O recurso extraordinário RE 1.400.775/MG, relatado pela Min. Rosa Weber na condição de Presidente do STF, originou-se de ação de cobrança ajuizada por S.S.F.M. perante o Juizado Especial Cível da comarca de Itapecerica/MG contra o Estado de Minas Gerais.
A autora alegou que, durante o período em que manteve vínculo jurídico-administrativo com o Estado com base na Lei Complementar estadual nº 100/2007, adquiriu o direito a três meses de férias-prêmio a cada cinco anos de exercício — benefício previsto no art. 31, § 4º, da Constituição do Estado de Minas Gerais — e que não chegou a usufruir desse benefício antes de ser desligada dos quadros do funcionalismo.
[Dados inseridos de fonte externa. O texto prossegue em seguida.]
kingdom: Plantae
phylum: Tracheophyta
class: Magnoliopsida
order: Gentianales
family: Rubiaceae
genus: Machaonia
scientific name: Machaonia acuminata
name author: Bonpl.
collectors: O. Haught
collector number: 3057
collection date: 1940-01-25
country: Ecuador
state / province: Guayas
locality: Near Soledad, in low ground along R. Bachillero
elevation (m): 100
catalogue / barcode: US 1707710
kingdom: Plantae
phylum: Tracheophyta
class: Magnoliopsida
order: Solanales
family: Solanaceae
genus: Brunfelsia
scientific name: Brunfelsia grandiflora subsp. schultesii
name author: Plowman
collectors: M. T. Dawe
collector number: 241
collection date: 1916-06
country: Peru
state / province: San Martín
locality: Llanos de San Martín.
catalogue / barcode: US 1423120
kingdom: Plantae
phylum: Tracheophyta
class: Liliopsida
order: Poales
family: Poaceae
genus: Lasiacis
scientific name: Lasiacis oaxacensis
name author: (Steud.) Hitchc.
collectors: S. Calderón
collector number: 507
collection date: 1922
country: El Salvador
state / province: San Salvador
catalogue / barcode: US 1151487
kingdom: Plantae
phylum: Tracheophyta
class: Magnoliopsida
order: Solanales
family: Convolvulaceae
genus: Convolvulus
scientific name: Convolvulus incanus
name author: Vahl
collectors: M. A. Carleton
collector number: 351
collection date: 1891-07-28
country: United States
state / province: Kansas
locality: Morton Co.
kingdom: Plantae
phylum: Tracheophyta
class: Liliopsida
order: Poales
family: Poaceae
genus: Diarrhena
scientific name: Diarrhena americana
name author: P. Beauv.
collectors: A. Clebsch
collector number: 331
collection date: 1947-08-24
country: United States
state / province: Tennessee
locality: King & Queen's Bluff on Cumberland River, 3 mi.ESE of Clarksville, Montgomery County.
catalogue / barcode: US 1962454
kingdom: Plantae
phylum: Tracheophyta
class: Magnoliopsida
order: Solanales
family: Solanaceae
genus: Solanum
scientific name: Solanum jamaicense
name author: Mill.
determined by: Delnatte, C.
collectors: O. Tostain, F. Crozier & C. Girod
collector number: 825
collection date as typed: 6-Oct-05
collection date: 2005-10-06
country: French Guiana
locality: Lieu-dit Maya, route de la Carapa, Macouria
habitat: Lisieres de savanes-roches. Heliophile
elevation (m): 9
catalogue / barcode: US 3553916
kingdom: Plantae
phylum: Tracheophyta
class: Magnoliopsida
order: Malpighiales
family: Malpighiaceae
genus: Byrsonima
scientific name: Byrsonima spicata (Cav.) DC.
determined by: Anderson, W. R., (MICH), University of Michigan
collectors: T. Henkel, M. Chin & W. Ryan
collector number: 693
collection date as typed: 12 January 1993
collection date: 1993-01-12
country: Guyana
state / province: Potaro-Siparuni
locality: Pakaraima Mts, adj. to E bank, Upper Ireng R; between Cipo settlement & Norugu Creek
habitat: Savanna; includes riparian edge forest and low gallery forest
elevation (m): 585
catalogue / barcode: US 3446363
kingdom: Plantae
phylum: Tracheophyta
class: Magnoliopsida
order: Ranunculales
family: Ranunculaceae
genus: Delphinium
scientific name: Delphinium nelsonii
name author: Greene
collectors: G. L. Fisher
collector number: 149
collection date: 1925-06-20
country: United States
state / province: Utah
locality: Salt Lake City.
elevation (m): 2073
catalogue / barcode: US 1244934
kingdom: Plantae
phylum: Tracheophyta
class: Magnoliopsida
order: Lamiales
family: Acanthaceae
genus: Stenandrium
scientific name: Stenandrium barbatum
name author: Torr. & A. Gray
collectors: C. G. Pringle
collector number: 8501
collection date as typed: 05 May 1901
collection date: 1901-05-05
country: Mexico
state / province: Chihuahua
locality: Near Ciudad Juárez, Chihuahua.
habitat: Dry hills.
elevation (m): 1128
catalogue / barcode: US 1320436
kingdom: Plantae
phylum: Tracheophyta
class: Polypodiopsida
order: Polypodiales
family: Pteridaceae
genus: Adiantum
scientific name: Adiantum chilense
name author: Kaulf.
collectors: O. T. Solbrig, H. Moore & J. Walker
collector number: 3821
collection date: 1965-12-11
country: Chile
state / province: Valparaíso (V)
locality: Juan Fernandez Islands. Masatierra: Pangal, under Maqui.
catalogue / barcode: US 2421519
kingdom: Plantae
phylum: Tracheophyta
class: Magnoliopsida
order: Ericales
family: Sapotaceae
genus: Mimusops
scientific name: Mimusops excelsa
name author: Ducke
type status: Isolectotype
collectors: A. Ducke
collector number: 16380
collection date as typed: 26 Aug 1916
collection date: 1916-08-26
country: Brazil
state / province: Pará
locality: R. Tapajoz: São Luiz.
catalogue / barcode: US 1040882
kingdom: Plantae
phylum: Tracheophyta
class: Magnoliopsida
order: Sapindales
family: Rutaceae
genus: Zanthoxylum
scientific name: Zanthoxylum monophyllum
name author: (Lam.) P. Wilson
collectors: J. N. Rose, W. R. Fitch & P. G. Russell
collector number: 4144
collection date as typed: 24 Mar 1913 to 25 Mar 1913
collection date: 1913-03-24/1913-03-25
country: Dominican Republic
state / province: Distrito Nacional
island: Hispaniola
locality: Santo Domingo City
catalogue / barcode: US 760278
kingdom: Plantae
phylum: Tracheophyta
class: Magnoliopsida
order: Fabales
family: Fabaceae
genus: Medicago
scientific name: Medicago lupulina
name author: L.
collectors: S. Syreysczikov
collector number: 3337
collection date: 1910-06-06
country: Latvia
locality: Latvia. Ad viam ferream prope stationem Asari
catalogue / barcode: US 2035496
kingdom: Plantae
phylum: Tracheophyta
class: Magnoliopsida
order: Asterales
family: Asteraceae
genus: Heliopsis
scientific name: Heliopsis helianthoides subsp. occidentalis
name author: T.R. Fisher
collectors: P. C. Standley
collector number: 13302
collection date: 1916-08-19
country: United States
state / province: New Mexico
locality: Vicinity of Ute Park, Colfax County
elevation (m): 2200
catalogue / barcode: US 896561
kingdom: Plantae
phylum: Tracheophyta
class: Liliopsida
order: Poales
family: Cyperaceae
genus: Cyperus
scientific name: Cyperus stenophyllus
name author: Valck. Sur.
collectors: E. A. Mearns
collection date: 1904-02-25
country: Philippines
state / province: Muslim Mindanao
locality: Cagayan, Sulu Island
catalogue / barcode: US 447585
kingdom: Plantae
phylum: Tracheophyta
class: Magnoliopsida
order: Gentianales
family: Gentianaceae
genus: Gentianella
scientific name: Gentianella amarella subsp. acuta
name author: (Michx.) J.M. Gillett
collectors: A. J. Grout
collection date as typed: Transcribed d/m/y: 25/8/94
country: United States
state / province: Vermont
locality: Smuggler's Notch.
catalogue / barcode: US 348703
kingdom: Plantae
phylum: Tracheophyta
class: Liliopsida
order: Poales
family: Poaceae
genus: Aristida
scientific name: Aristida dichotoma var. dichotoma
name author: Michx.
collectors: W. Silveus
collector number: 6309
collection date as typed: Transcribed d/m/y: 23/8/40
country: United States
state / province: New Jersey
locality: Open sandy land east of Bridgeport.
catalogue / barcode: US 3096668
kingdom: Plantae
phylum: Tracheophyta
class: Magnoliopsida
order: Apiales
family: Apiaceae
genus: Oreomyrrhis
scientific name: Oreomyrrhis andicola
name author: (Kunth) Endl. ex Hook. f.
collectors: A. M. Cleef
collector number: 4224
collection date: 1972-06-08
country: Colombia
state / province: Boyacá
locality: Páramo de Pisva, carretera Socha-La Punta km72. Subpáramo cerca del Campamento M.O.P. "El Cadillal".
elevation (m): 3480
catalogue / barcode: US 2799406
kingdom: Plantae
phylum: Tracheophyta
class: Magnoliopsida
O desligamento decorreu do julgamento da ADI 4.876/MG pelo STF, que declarou inconstitucionais os incisos I, II, IV e V do art. 7º da Lei Complementar nº 100/2007. Essa lei havia 'efetivado' nos cargos públicos profissionais da área de educação que, sem prévia aprovação em concurso público, mantinham vínculos precários com a Administração estadual — contingente estimado em cerca de 100.000 servidores.
O juízo de primeiro grau julgou o pedido parcialmente procedente, condenando o Estado ao pagamento equivalente a três meses de férias-prêmio. A Primeira Turma Recursal do Grupo Jurisdicional de Divinópolis manteve a sentença, entendendo que o reconhecimento da nulidade do vínculo não afastaria o direito adquirido à verba, pois o contrário configuraria enriquecimento sem causa do ente público.
O Estado de Minas Gerais interpôs recurso extraordinário, apontando ofensa aos arts. 37, IX, e 39, § 3º, da Constituição Federal, e destacando o potencial multiplicador da controvérsia — com mais de 29.000 processos sobre o mesmo tema em tramitação ou suspensos na Justiça mineira.